Instruction 1:
Which lines in the records contain the string "this"? Copy every such line, treating uppercase and lowercase as different.

Source passage:
= = = =
1.1 In the event of a data breach affecting residents of your country, is there any legal obligation or requirement to notify either a) affected individuals; or b) a regulator such as a data protection authority (DPA)?
There are no legislative provisions establishing mandatory requirements to notify the personal data owner (individual) about the breach of his / her personal data rights. There is no legal requirement to inform the Ukrainian Parliament Commissioner for Human Rights who performs the functions of a data protection authority ("DPA"). The law only provides for the right of the individual owner of the personal data to inform the DPA about the facts of the personal data breach affecting him/her and apply for protection of his/her rights. At the same time, the DPA has the right to carry out investigations and inspections. If the facts of a personal data breach are discovered, the infringers may be exposed to the relevant administrative sanctions, followed, where necessary, by enforcement of such sanctions through the court. Moreover, the individual has the right to inform law enforcement authorities (e.g., police department) of the personal data breach affecting the individual or to file lawsuits against the infringers (organisations or persons committing violation of the individual’s personal data rights) in order to restore his/her breached rights and seek compensation of damages caused by the infringement.
1.2 Under what conditions must such notification(s) be given, including a) what types of data must be breached to trigger notification; and b) whether the entity must be a data controller or data processor in your country for such obligations to apply?
= = = =
Material for the task:
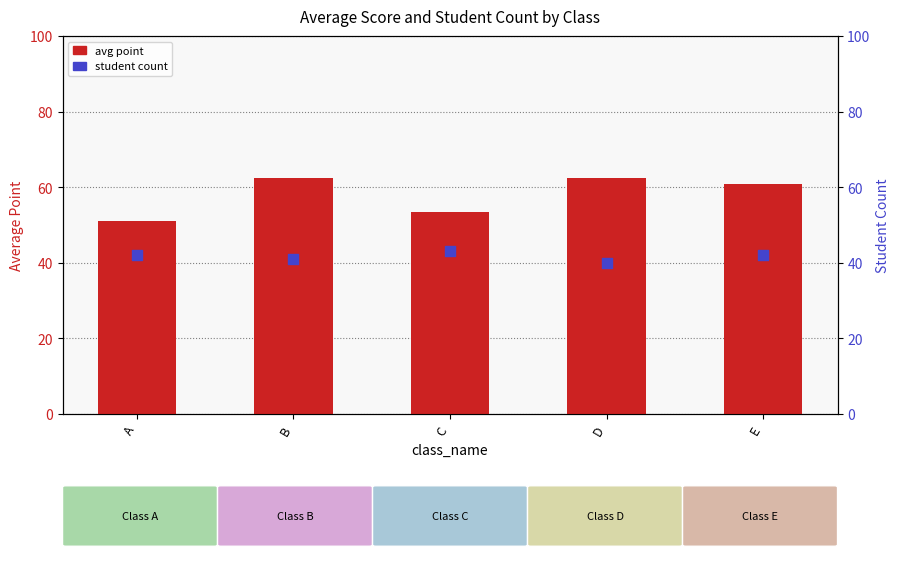

Which series reaches the maximum Y coordinate?

avg point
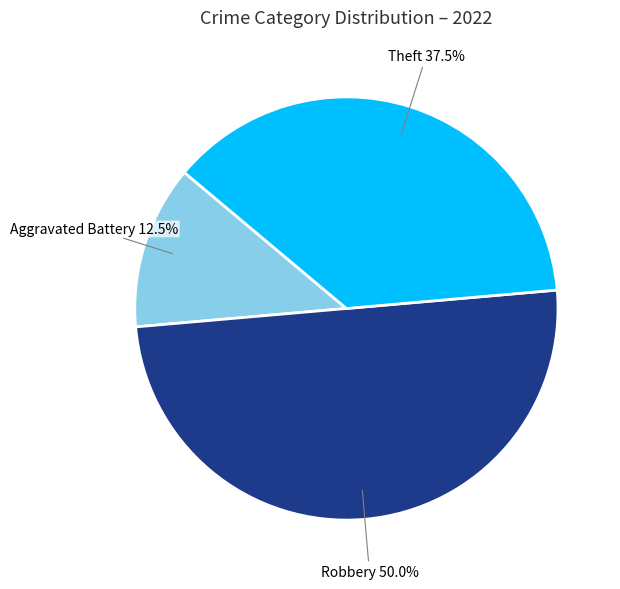

How many slices are in this pie chart?

3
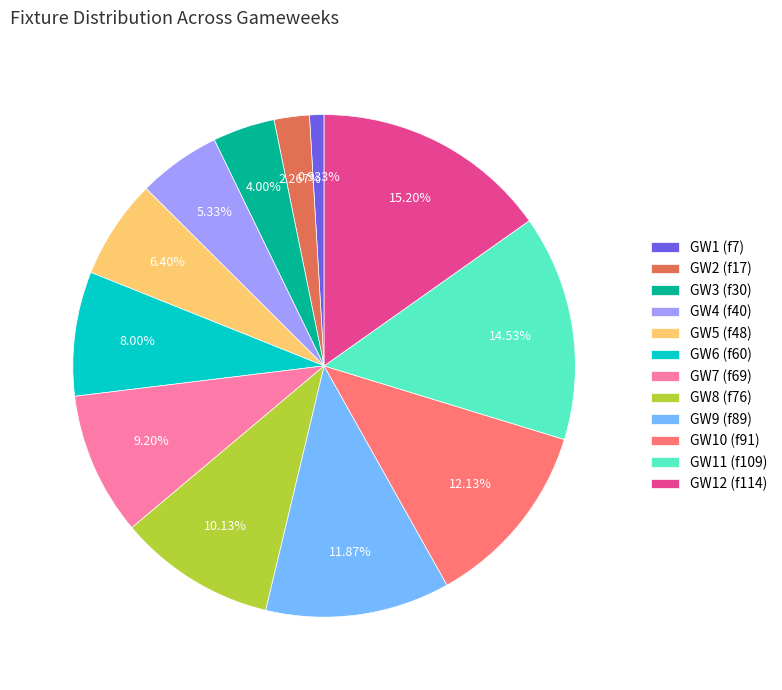

Is the sum of GW8 (f76) and GW4 (f40) greater than half?

No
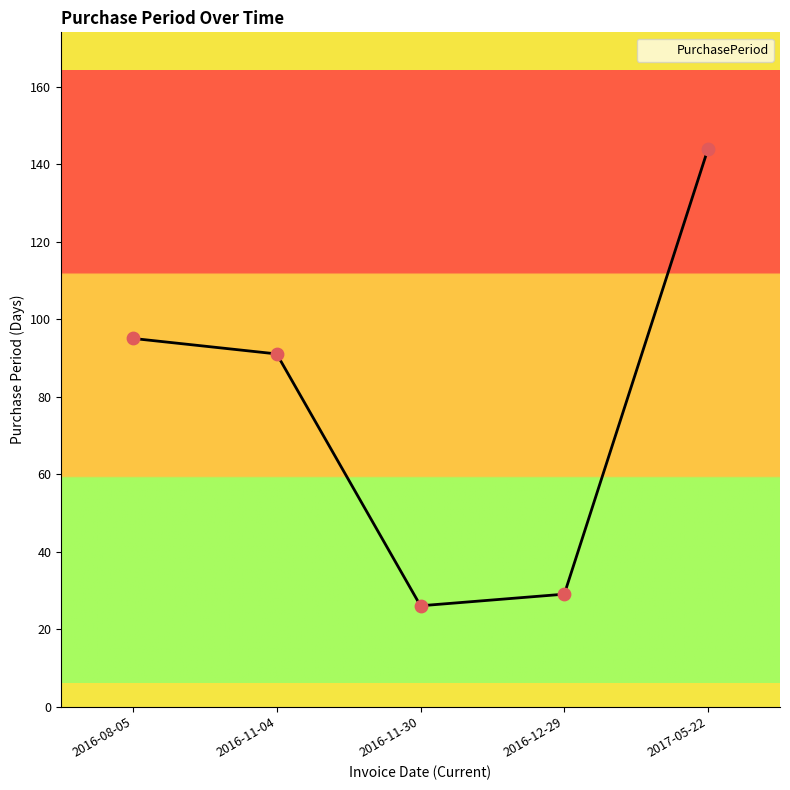

What is the change in value from 2016-11-04 to 2016-12-29?

-62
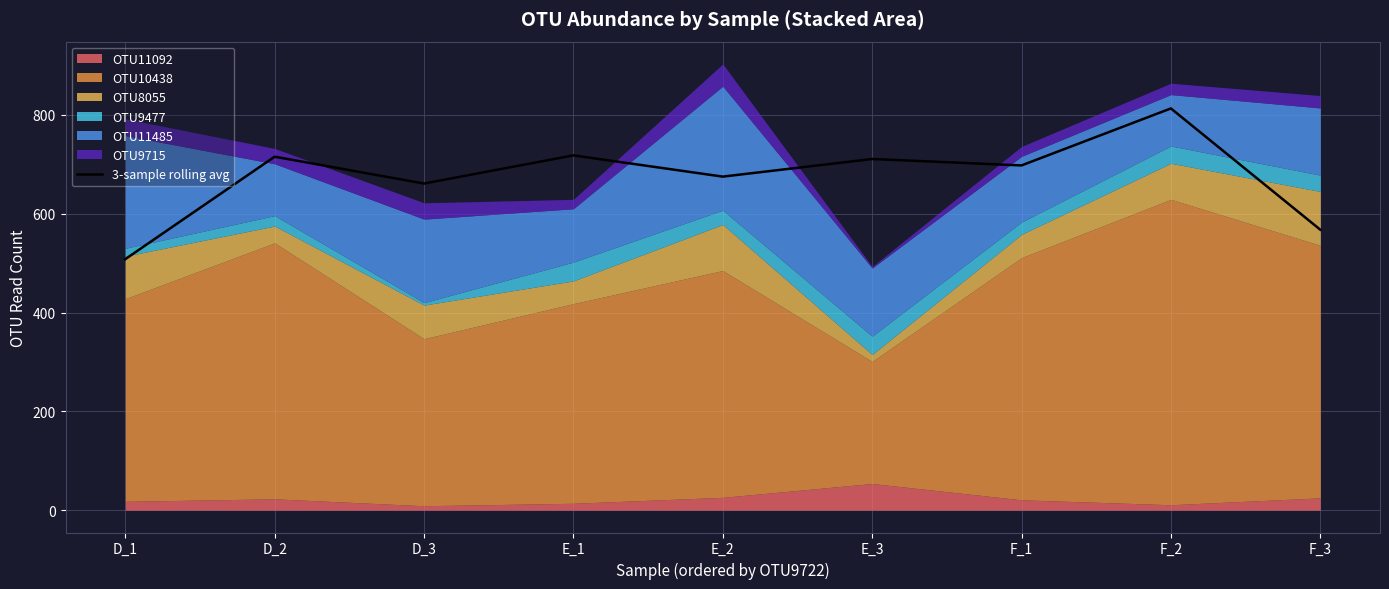

Reading right to left, transcribe all the data shown in this chart.

567.7	813.0	697.7	710.7	675.0	718.0	661.0	715.3	508.0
= = = =
Instruction 2:
Can you rewrite the paragraph in the data breach passage that begins "There are no legislative provisions" as a short bulleted list that keeps its main facts?

Answer section 1:
How many slices are in this pie chart?
Reading right to left, transcribe all the data shown in this chart.

Answer section 2:
- No law requires notifying the individual whose personal data has been breached.
- No law requires informing the Ukrainian Parliament Commissioner for Human Rights, who acts as the data protection authority (DPA).
- The individual has the right to report the breach to the DPA and seek protection of his/her rights.
- The DPA may carry out investigations and inspections.
- Infringers found responsible may face administrative sanctions, enforced through the court where necessary.
- The individual may also report the breach to law enforcement (e.g., police) or sue the infringers to restore his/her rights and seek compensation for damages.